Review of What Did You Expect From... Album by The Vaccines

Oh, how some people will love to hate The Vaccines. Lead singer dumps previous format in favour of Zane Lowe-friendly indie scenesterisms? Check. Blogosphere hype machine in full effect over demo before you can say the words tablet PC? Check. Sold out gig with crowd full of Shoreditch cognoscenti (Oh, and Nick Hodgson stuck in the queue outside) before unseemly major signature scrum ensued? Check, check, and verily, treble check.

The Vaccines What Did You Expect From... Album

The bad news for all the poison keyboards and general chin-stroking haters of success is that despite feeling as manufactured as a box of Lego, The Vaccines are in fact good. Hell, they're really bloody good, and What Did You Expect From... delivers to its carefully chosen demographic in spades, underlining a potential which even the über cynical would be forced to admit points to the kind of success the band themselves seem fairly ambivalent about. Or at least that's what they say in public.
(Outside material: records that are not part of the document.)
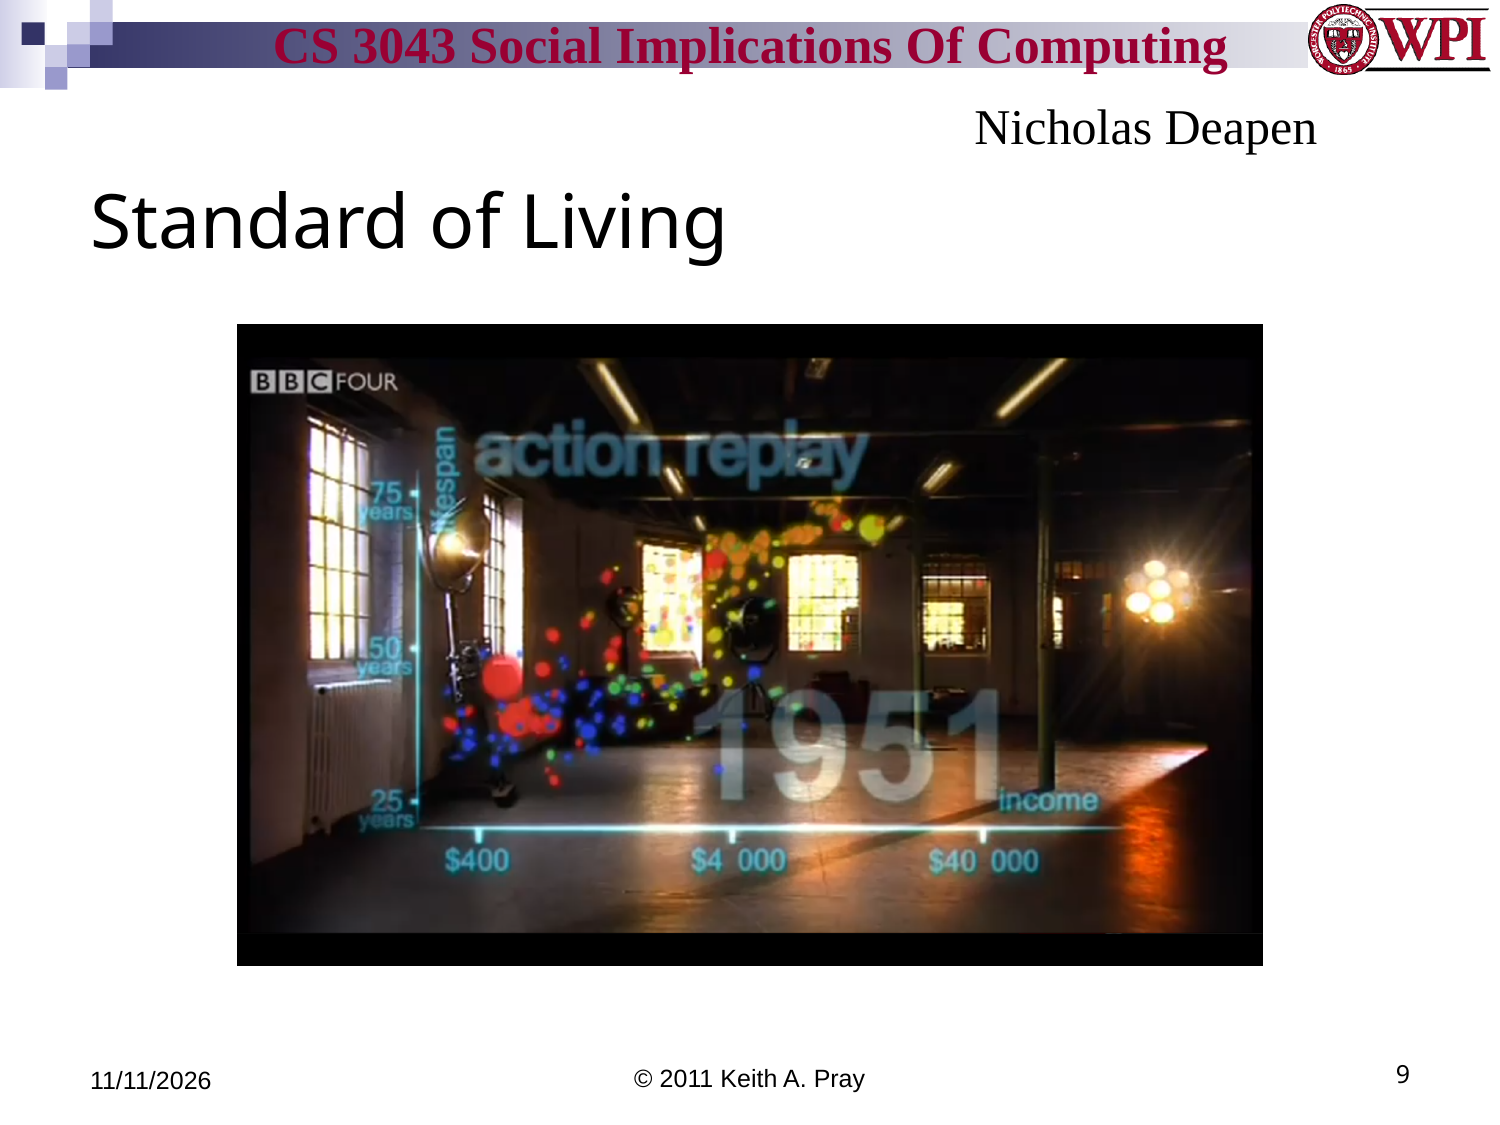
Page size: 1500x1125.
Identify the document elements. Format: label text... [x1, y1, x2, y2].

picture [1308, 3, 1500, 75]
slide_number 9 [1074, 1024, 1426, 1101]
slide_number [74, 1024, 426, 1103]
title Standard of Living [74, 124, 1426, 313]
picture [237, 324, 1263, 966]
text_box Nicholas Deapen [795, 87, 1496, 163]
footer © 2011 Keith A. Pray [512, 1024, 988, 1101]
Perhaps the diffidence of lead singer Justin Young is an attempt to deflect references to his former stint as winsome folky Jay Jay Pistolet - or that Vaccines guitarist Freddie Cowen is the younger brother of The Horror's Tom - but privately he's surely pleased at the progress the London four piece have made, especially since their demo If You Wanna inspired lapfuls of Caramel Lattes in the Autumn of last year.

Like most of its counterparts here, it's a song short on true inspiration but doused in detatched cool: comparisons to The Strokes are inevitable, if only for Young & co.'s similarly uncanny knack of making the sum exceed the traditional parts. Sure, it's an unsubtle trick, but one repeated to spectacular effect on the eighty four second opener Wreckin Bar (Ra Ra Ra), a homage to obvious influences The Ramones which breathes new life into the punk demagogue's roots in sixties bubblegum pop and garage.

Maybe it's just a reaction to the waves of outfits that have spent the last three years resurrecting the synth miserables of the early eighties, but coming on so one dimensional has rarely sounded so thrilling. Post Break Up Sex might sound mildly reflective in tone, but continues to leer more than a little at you off the back of an archetypal college rock guitar throb. The apex however is Norgaard, a paean to an elfin Scandinavian catwalk model that succeeds in bottling teenage libido, and then blasting the whole lot against a blank musical wall like a spotty, socially inept Jackson Pollock armed with a Rickenbacker.

It's a little early to judge whether The Vaccines are in fact, as has been claimed by lesser authorities, a band who will be "Game changing". By however establishing an aesthetic not unlike the first Jesus & Mary Chain album without the feedback, What Did You Expect From..works hard to convince us that they may be the catalyst which finally leads us back down the road to rock and roll as a vital force in British music. Banjo manufacturers of this sceptred isle, you have been warned.